The Challenge and Responsibility of Living Our Faith in the Church that is One
By Bishop David J. Malloy
Every time we pray the Nicene Creed at Sunday Mass, we profess our faith in the one, holy, catholic and apostolic Church. The truth that Jesus has established the Church to be one has many implications.
 
The idea of one true Church challenges the historical divisions of the Church that have come about through the centuries. It also stands in contradiction to the differences in the teachings and theologies that characterize the various Christian churches. 
 
It is the faith of the Catholic Church, articulated by the Second Vatican Council, that the Church of Christ, “… constituted and organized in the world as a society, subsists in the Catholic Church, which is governed by the successor of Peter and by the Bishops in communion with him, although many elements of sanctification and of truth are found outside of its visible structure. These elements, as gifts belonging to the Church of Christ, are forces impelling toward catholic unity.” (Lumen gentium 8).
 
Commenting on this important statement by the pope and bishops gathered at Vatican II, Cardinal Marc Ouellet, the current prefect for the Congregation for Bishops, has written, “This is essentially the affirmation of the identity of the Catholic Church expressed in such a way as not to exclude other ecclesial realities.” (“Friends of the Bridegroom,” p. 128).
 
In short, as Catholics we rejoice that we have been blessed to enter the Catholic Church as the Body of Christ willed and established by Jesus. We also inherit with membership in the Catholic Church the responsibility to testify to the truth of Her uniqueness, even as we acknowledge and rejoice in the elements of grace and truth to be found in other churches.
 
Obviously this reminds us that the search for unity among the followers of Christ is a task that requires of us the courage to testify clearly, sometimes even against some of the trends and pressures of modern thought. 
 
We believe, for example, that we do not pick or create our own truth concerning the nature of God, or moral conduct or the reality of heaven and hell.
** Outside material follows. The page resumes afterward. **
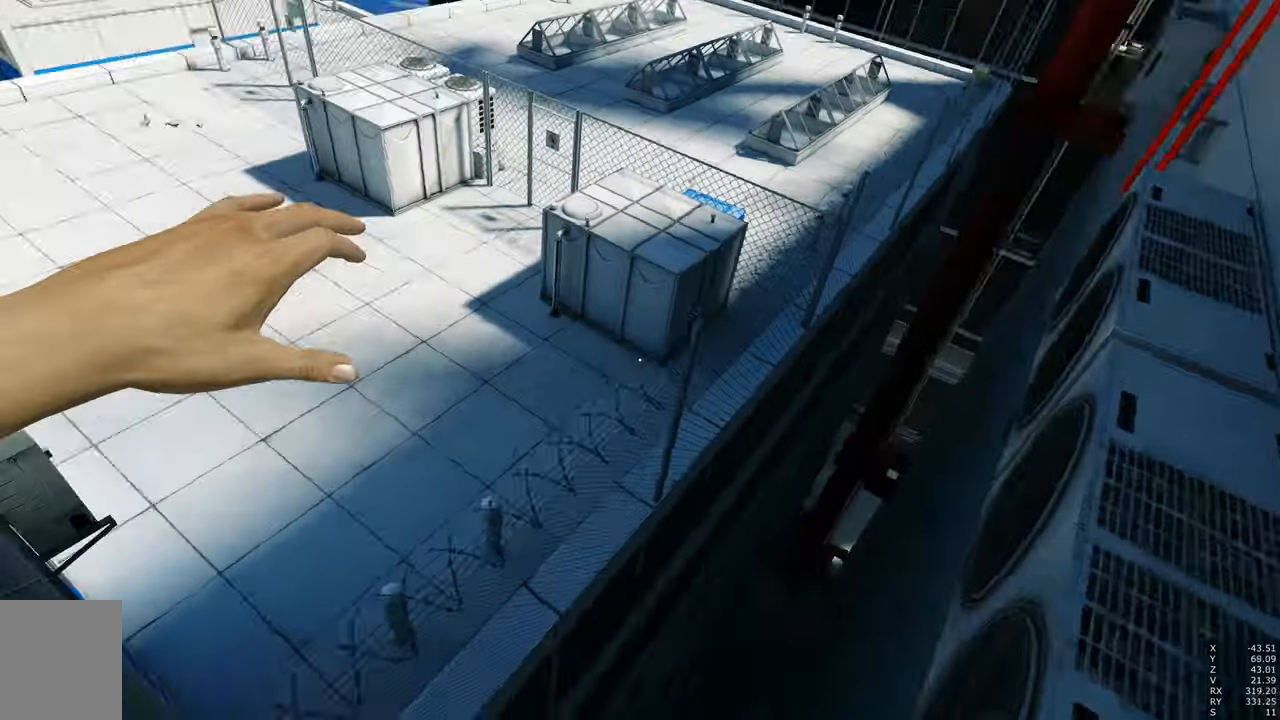
{"keys": ["a"], "mouse": [], "events": [[200, "a", "down"]]}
At the same time, we pray to embrace Jesus’ love that seeks a path to unity among the baptized.
 
The unity of the Church has another element as well. That is the realization of the oneness that we share with the Church and with our fellow Christians throughout the ages and throughout the world today.
 
There is a temptation to focus our faith only on our own time, only on the Church of our day as we know and perceive her, or only on the problems of faith in modern society. These are important issues. They are the circumstances in which God, in His providence, has decided that we should live and work for our salvation. 
 
But for every challenge or problem or modern moral question that we face as Christians and Catholics, we need to remind ourselves that we are not the whole. We are part of a wider reality. We are part of the Church of Christ that constantly develops in its understanding of the truth, but in a manner that never contradicts or parts from the essential faith of the men and women who have gone before us.
 
Likewise, in our day, our vision of the Church must ask how our approach to problems or challenges would be lived out among our brothers and sisters in places where the faith is under persecution or does not have the funding or structure of the Church in our society.
 
Next week we celebrate the week of prayer for Christian unity. It concludes each year on Jan. 25, the Feast of the Conversion of St. Paul. 
 
The lack of unity among Christians is a matter of sorrow. So important was this question that Jesus prayed for the unity of His followers on Holy Thursday night. 
 
Let’s use this opportunity to remind ourselves of the gift, the challenge, and the responsibility of living our faith in the Church that is one.